TASK DESCRIPTION: If a line in the records below holds the word "space", copy it.

THE DATA:
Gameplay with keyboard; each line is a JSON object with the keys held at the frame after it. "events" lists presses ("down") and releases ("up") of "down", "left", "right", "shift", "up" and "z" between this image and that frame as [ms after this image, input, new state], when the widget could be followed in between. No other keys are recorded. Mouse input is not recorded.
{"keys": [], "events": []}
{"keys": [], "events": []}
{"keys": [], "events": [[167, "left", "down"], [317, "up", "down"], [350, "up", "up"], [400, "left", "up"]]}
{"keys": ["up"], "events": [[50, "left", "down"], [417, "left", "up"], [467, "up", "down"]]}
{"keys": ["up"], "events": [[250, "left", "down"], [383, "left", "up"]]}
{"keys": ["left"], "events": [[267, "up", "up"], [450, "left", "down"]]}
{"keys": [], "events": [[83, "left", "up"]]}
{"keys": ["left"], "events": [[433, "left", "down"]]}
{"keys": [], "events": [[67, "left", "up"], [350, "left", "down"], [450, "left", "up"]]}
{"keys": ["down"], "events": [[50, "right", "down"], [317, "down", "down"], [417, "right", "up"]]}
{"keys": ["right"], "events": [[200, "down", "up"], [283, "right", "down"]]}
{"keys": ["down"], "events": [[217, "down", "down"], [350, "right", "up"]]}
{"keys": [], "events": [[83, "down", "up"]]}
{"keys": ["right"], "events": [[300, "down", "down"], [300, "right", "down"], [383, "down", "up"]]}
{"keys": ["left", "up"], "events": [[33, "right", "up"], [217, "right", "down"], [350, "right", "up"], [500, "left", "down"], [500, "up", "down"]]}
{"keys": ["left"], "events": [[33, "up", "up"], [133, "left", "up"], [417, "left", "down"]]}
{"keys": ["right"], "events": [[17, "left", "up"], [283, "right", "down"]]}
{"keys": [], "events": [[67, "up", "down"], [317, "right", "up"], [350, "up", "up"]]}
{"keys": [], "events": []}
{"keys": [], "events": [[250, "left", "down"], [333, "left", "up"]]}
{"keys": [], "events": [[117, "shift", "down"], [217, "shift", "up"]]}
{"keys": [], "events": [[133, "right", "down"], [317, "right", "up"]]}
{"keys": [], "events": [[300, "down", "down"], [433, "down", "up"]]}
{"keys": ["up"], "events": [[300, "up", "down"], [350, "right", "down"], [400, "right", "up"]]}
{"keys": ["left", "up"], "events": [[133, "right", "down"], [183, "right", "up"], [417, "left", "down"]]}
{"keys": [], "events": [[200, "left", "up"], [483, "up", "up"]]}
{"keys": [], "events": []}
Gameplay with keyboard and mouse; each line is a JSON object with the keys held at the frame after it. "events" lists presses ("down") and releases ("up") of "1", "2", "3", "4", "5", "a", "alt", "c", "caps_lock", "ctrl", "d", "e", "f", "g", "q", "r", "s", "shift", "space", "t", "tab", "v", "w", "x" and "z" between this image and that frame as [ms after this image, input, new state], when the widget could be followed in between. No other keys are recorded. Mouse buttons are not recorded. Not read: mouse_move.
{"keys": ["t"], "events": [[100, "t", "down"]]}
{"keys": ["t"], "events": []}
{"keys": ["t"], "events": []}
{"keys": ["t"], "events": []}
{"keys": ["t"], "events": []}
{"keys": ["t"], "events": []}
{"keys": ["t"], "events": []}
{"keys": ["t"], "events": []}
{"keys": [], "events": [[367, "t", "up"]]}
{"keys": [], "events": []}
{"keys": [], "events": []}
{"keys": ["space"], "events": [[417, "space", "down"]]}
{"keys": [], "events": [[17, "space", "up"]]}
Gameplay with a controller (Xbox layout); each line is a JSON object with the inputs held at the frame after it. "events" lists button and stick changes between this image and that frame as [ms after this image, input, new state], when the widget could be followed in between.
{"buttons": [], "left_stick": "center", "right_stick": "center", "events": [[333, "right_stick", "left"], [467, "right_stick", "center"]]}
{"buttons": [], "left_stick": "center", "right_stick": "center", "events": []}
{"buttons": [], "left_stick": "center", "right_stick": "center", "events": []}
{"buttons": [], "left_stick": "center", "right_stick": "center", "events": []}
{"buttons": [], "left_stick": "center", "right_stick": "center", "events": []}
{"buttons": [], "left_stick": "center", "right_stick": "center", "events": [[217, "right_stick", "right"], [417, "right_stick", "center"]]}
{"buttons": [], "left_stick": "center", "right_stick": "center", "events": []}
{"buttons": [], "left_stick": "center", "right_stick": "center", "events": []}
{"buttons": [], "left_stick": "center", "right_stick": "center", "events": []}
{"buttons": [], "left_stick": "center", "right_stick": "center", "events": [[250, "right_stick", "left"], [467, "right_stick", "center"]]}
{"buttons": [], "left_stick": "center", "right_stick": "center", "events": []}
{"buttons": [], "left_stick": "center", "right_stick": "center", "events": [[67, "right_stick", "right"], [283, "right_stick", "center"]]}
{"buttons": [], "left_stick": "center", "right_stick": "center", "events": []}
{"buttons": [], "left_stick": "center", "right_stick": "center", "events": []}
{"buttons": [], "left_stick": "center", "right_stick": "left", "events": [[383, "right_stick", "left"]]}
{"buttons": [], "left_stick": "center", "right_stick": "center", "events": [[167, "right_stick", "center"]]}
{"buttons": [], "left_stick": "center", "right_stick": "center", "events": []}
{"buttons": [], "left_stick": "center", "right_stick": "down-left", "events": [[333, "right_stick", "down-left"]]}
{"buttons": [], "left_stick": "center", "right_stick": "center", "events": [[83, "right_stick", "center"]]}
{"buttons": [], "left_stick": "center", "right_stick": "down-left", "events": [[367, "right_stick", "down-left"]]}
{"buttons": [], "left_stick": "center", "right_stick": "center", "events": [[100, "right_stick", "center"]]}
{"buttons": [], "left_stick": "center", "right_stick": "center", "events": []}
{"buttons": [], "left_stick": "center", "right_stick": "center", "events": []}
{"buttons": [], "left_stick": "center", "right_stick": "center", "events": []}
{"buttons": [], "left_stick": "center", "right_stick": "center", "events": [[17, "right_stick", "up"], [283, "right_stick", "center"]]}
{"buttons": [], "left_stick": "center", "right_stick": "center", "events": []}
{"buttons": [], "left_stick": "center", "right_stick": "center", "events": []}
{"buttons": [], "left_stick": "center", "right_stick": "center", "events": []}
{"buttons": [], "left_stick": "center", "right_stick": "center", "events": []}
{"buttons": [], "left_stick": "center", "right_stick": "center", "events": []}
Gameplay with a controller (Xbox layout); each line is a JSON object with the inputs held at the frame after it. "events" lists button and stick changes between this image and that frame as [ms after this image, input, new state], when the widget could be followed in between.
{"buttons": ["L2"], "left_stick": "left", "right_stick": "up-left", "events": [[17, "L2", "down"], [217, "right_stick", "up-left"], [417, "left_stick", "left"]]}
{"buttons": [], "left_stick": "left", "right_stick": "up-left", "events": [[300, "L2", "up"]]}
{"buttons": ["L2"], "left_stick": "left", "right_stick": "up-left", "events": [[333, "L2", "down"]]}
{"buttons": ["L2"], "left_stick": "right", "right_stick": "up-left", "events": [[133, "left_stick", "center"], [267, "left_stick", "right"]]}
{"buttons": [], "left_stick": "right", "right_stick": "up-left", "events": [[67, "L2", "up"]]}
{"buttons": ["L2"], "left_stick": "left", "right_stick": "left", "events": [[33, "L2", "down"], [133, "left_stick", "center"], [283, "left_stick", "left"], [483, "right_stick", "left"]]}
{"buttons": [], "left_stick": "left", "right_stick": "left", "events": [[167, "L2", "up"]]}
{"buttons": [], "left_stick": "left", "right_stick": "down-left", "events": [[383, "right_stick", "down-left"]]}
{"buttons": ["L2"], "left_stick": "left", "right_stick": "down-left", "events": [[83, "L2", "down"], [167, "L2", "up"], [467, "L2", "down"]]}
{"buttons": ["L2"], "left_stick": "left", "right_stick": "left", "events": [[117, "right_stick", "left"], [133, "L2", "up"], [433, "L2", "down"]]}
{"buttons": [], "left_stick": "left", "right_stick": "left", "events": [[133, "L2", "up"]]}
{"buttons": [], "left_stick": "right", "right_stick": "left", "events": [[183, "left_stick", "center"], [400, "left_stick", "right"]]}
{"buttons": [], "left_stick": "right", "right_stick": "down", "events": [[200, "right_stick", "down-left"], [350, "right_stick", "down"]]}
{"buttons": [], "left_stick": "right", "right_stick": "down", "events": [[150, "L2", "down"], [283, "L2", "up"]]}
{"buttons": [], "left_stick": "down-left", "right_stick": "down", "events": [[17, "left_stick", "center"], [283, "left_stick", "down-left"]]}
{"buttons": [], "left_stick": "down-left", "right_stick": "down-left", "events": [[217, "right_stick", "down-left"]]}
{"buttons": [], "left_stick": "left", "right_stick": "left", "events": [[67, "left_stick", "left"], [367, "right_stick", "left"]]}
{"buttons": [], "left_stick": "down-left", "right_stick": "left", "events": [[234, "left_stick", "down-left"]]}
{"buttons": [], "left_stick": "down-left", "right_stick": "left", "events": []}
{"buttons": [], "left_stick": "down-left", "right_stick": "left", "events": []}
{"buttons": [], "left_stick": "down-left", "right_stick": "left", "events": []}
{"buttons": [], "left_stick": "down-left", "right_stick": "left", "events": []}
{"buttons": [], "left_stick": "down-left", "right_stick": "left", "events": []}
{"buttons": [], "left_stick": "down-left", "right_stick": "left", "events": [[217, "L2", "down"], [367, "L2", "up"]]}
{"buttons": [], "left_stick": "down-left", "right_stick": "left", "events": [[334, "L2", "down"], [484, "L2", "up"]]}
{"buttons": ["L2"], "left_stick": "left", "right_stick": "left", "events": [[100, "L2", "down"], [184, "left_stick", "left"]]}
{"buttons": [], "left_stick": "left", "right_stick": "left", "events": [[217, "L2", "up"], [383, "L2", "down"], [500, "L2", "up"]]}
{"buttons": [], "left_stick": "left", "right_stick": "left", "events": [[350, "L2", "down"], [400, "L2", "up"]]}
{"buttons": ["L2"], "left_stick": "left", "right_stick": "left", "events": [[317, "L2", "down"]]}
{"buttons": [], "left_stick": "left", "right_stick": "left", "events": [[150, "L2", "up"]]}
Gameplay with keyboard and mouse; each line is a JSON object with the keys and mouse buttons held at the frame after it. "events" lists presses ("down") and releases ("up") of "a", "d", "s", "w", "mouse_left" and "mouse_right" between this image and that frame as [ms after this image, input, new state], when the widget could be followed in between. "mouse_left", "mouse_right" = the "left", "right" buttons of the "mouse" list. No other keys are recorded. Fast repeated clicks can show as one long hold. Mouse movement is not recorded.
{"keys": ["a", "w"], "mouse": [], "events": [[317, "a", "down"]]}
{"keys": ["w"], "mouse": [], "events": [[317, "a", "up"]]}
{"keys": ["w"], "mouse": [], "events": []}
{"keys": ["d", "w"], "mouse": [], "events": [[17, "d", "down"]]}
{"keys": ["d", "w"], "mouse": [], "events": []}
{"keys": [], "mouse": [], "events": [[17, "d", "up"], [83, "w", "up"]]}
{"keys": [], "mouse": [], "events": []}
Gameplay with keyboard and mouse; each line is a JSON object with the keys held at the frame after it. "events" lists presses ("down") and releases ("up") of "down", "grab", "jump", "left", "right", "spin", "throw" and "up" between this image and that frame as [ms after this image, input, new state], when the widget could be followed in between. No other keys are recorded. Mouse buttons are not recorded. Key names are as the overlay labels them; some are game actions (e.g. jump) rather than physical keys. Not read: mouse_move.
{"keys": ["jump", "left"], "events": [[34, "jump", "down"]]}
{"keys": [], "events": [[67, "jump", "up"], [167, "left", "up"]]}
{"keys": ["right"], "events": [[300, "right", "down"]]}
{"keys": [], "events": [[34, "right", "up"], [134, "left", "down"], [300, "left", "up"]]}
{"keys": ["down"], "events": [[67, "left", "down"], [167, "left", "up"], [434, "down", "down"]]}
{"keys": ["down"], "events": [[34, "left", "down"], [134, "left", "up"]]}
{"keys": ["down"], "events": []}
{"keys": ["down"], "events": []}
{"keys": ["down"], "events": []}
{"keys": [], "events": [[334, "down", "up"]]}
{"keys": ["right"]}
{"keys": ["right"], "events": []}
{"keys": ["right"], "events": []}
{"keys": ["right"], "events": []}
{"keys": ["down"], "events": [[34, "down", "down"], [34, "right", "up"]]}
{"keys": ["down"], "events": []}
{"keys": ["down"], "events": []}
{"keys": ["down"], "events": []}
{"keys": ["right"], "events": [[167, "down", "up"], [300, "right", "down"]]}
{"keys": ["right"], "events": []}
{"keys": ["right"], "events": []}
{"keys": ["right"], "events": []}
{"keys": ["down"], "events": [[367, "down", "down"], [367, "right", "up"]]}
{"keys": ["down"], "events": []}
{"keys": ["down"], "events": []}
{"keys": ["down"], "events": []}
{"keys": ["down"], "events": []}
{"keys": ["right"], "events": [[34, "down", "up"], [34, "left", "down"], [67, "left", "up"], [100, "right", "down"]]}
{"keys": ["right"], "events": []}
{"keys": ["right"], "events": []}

EXERCISE SOLUTION:
Gameplay with keyboard and mouse; each line is a JSON object with the keys held at the frame after it. "events" lists presses ("down") and releases ("up") of "1", "2", "3", "4", "5", "a", "alt", "c", "caps_lock", "ctrl", "d", "e", "f", "g", "q", "r", "s", "shift", "space", "t", "tab", "v", "w", "x" and "z" between this image and that frame as [ms after this image, input, new state], when the widget could be followed in between. No other keys are recorded. Mouse buttons are not recorded. Not read: mouse_move.
{"keys": ["space"], "events": [[417, "space", "down"]]}
{"keys": [], "events": [[17, "space", "up"]]}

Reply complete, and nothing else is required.